Only one span of the listing below should come back. It runs from the line with "Quiet, powerful and more efficient motor." through the line with "Viaflex heat-resistant liners", and each of its lines must be reproduced exactly.

►

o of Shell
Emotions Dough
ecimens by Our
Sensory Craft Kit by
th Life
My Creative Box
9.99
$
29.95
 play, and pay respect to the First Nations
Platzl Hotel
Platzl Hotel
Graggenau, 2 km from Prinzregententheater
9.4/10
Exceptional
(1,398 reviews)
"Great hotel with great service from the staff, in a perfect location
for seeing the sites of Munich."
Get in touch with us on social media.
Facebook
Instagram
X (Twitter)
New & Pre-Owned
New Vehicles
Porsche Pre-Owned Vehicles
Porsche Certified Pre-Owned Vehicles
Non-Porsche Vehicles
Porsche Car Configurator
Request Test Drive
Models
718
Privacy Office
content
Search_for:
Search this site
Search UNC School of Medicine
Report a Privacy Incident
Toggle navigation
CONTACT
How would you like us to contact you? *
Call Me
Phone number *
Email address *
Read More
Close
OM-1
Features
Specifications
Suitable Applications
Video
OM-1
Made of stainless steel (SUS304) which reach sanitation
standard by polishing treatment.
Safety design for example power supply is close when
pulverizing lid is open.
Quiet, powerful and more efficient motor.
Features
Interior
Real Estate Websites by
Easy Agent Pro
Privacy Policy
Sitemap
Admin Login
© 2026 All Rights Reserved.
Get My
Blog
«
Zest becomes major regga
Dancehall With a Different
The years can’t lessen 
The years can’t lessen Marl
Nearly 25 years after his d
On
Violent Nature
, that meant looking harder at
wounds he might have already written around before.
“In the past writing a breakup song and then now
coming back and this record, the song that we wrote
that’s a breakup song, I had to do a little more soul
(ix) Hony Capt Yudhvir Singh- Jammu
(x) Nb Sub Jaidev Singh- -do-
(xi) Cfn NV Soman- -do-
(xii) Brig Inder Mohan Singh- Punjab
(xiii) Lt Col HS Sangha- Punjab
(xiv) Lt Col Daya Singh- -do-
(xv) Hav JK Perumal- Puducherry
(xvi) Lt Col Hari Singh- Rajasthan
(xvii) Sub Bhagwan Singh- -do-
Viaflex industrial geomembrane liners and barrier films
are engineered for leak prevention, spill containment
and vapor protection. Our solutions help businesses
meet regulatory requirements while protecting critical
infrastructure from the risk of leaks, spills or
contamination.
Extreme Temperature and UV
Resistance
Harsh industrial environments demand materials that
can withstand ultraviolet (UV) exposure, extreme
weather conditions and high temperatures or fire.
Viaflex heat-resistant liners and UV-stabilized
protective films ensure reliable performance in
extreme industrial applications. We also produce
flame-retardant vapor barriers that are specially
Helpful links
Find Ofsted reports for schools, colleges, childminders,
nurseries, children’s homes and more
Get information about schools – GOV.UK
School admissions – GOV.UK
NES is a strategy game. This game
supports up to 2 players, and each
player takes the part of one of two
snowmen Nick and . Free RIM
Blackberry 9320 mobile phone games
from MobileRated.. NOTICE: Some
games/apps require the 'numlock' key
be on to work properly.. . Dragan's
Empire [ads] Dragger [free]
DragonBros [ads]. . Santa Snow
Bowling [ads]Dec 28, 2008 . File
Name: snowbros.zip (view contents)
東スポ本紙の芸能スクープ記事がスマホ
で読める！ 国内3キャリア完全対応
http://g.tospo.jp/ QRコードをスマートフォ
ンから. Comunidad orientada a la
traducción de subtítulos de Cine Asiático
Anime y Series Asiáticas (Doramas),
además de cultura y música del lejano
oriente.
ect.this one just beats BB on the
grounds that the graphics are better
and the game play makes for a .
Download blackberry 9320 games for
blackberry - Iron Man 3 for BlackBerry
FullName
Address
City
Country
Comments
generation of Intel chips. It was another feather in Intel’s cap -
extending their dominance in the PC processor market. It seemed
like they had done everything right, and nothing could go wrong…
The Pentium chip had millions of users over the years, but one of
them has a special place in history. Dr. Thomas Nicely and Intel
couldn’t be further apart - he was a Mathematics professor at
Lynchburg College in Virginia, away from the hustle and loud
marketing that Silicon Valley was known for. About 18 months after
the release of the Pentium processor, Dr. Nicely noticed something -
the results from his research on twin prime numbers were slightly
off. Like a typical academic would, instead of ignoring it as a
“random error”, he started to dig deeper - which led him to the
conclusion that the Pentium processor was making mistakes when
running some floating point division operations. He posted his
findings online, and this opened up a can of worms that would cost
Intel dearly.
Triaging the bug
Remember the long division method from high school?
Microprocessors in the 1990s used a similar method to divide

◄

- **Solution to this exercise**:
Quiet, powerful and more efficient motor.
Features
Interior
Real Estate Websites by
Easy Agent Pro
Privacy Policy
Sitemap
Admin Login
© 2026 All Rights Reserved.
Get My
Blog
«
Zest becomes major regga
Dancehall With a Different
The years can’t lessen 
The years can’t lessen Marl
Nearly 25 years after his d
On
Violent Nature
, that meant looking harder at
wounds he might have already written around before.
“In the past writing a breakup song and then now
coming back and this record, the song that we wrote
that’s a breakup song, I had to do a little more soul
(ix) Hony Capt Yudhvir Singh- Jammu
(x) Nb Sub Jaidev Singh- -do-
(xi) Cfn NV Soman- -do-
(xii) Brig Inder Mohan Singh- Punjab
(xiii) Lt Col HS Sangha- Punjab
(xiv) Lt Col Daya Singh- -do-
(xv) Hav JK Perumal- Puducherry
(xvi) Lt Col Hari Singh- Rajasthan
(xvii) Sub Bhagwan Singh- -do-
Viaflex industrial geomembrane liners and barrier films
are engineered for leak prevention, spill containment
and vapor protection. Our solutions help businesses
meet regulatory requirements while protecting critical
infrastructure from the risk of leaks, spills or
contamination.
Extreme Temperature and UV
Resistance
Harsh industrial environments demand materials that
can withstand ultraviolet (UV) exposure, extreme
weather conditions and high temperatures or fire.
Viaflex heat-resistant liners and UV-stabilized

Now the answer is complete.